The report is framed by a foreword from Professor Koen Pauwels, who reiterates a crucial but often underemphasised truth: differentiation remains a core driver of brand penetration, particularly for smaller brands in growth markets. In a climate where mental availability and habitual choices dominate, standing out is not optional but necessary.
What makes this study distinct is its commitment to practical application. Drawing on Kantar’s long-running BrandZ dataset, it sets out to answer a fundamental question: how can marketing contribute meaningfully to business outcomes? The paper offers not just a theoretical framework, but a diagnostic toolkit. It maps a path from perception metrics to pricing power, from brand salience to sales conversion, and ultimately from marketing activity to commercial impact.

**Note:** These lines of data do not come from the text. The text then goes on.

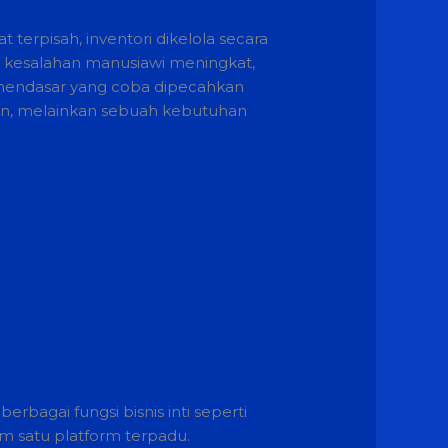
 terpisah, inventori dikelola secara
 kesalahan manusiawi meningkat,
h mendasar yang coba dipecahkan
han, melainkan sebuah kebutuhan
rbagai fungsi bisnis inti seperti
m satu platform terpadu.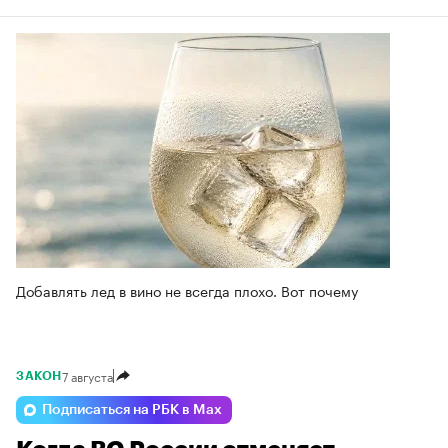
Добавлять лед в вино не всегда плохо. Вот почему
7 августа
ЗАКОН
Подписаться на РБК в Max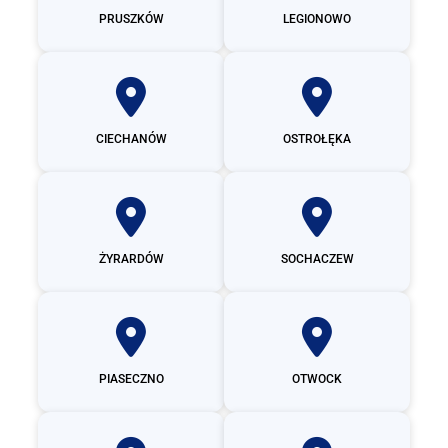
PRUSZKÓW
LEGIONOWO
CIECHANÓW
OSTROŁĘKA
ŻYRARDÓW
SOCHACZEW
PIASECZNO
OTWOCK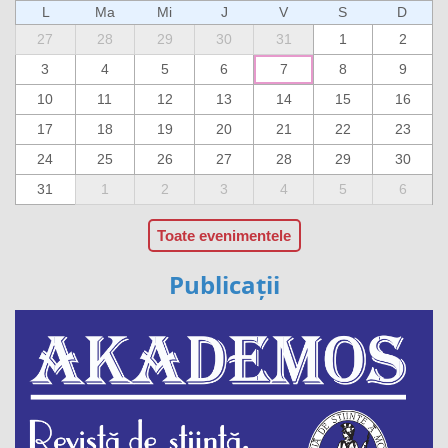
L
Ma
Mi
J
V
S
D
27
28
29
30
31
1
2
3
4
5
6
7
8
9
10
11
12
13
14
15
16
17
18
19
20
21
22
23
24
25
26
27
28
29
30
31
1
2
3
4
5
6
Toate evenimentele
Publicații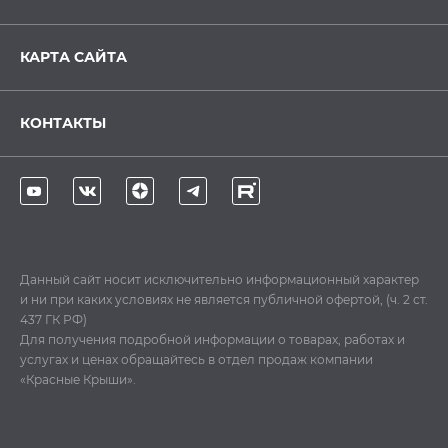
КАРТА САЙТА
КОНТАКТЫ
Данный сайт носит исключительно информационный характер
и ни при каких условиях не является публичной офертой, (ч. 2 ст.
437 ГК РФ)
Для получения подробной информации о товарах, работах и
услугах и ценах обращайтесь в отдел продаж компании
«Красные Крыши».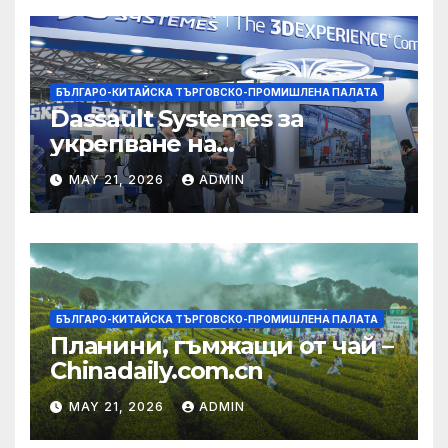
БЪЛГАРО-КИТАЙСКА ТЪРГОВСКО-ПРОМИШЛЕНА ПАЛАТА
Dassault Systemes за
укрепване на
изграждането на AI
MAY 21, 2026
ADMIN
екосистема в Китай
БЪЛГАРО-КИТАЙСКА ТЪРГОВСКО-ПРОМИШЛЕНА ПАЛАТА
Планини, гъмжащи от чай –
Chinadaily.com.cn
MAY 21, 2026
ADMIN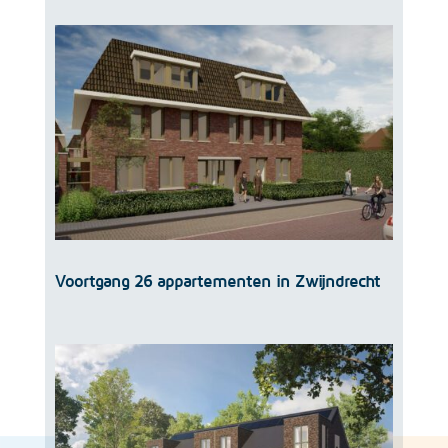
Voortgang 26 appartementen in Zwijndrecht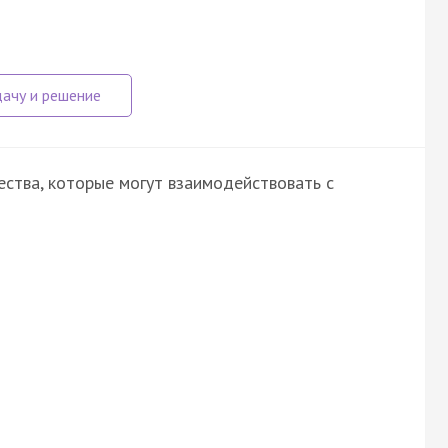
ства, которые могут взаимодействовать с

This article explores the study's key themes and reflects on their implications for brand leaders today. As marketing seeks credibility at the executive table, Kantar’s findings offer timely, evidence-based guidance.
The Foundational Shift — Differentiation Reinstated
One of the most striking positions in Diary of a CMO is the reassertion of differentiation as the foundation of brand growth. For much of the past decade, marketing discourse has been dominated by the idea that penetration is the sole route to growth, a view heavily influenced by the Ehrenberg-Bass Institute. Kantar, however, introduces a corrective: while penetration is vital, it is not a strategy. Instead, differentiation drives penetration.

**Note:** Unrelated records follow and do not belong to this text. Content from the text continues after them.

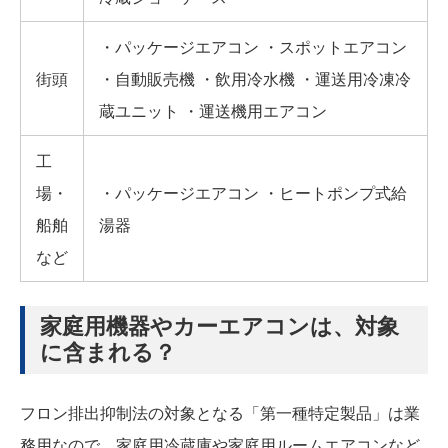
・パッケージエアコン ・スポットエアコン
街頭
・自動販売機 ・飲用冷水機 ・運送用冷凍冷
蔵ユニット ・運送機用エアコン
工
場・
・パッケージエアコン ・ヒートポンプ式給
船舶
湯器
など
家庭用機器やカーエアコンは、対象
に含まれる？
フロン排出抑制法の対象となる「第一種特定製品」は業
務用なので、家庭用冷蔵庫や家庭用ルームエアコンなど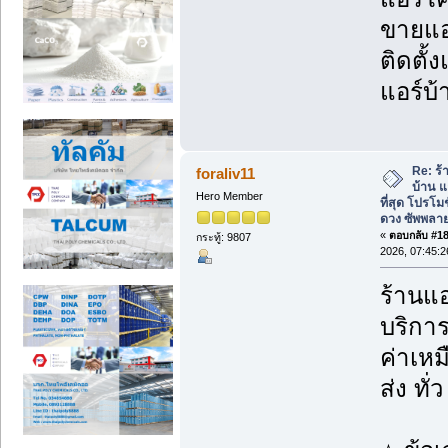
ขายแอร
ติดตั้
แอร์บ้
Re: ร้
foraliv11
บ้าน แ
Hero Member
ที่สุด โปรโม
ดวง ซัพพลาย
«
ตอบกลับ #181
กระทู้: 9807
2026, 07:45:
ร้านแอ
บริกา
ค่าเห
ส่ง ทั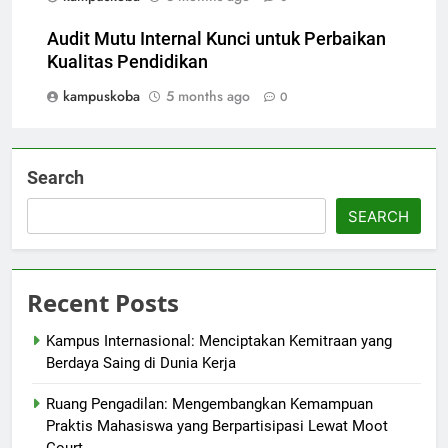
Audit Mutu Internal Kunci untuk Perbaikan
Kualitas Pendidikan
kampuskoba
5 months ago
0
Search
SEARCH
Recent Posts
Kampus Internasional: Menciptakan Kemitraan yang
Berdaya Saing di Dunia Kerja
Ruang Pengadilan: Mengembangkan Kemampuan
Praktis Mahasiswa yang Berpartisipasi Lewat Moot
Court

This distinction matters because it changes how marketers approach brand building. Differentiation, as Kantar defines it, is not abstract. It is perceptual, rooted in how consumers experience a brand’s relevance, distinctiveness, and emotional value. In practice, only 11% of brands grew penetration significantly in the past year. What set them apart was a higher-than-expected perceived difference, relative to their size.

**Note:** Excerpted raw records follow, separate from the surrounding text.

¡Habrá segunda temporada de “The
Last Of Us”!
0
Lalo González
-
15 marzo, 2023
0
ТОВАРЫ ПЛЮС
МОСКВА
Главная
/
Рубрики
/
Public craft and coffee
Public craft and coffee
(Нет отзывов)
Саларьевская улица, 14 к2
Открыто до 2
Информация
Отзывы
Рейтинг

Kantar’s Meaningful Different and Salient (MDS) framework provides the structural underpinning for this argument. The framework emphasises that meaningfulness and difference are not secondary considerations but essential in breaking habitual consumer choices. For smaller brands, this insight is critical. Lacking scale, they cannot outspend larger rivals. But by offering something genuinely different — in product, purpose or experience — they can dislodge incumbents and grow share.
Professor Pauwels reinforces this idea with academic rigour. Drawing on his peer-reviewed work with Oliver Koll, he notes that the link between differentiation and penetration is powerful in growing markets. In such environments, where consumer behaviour is more fluid, a brand’s ability to stand out becomes decisive. In this light, differentiation is not a luxury — it is the entry price for growth.
The implication is clear: marketers must refocus on what makes their brand distinct, not in terms of vague positioning statements but through measurable perceptions that influence consumer choice. Without this foundation, growth efforts risk being both ineffective and unsustainable.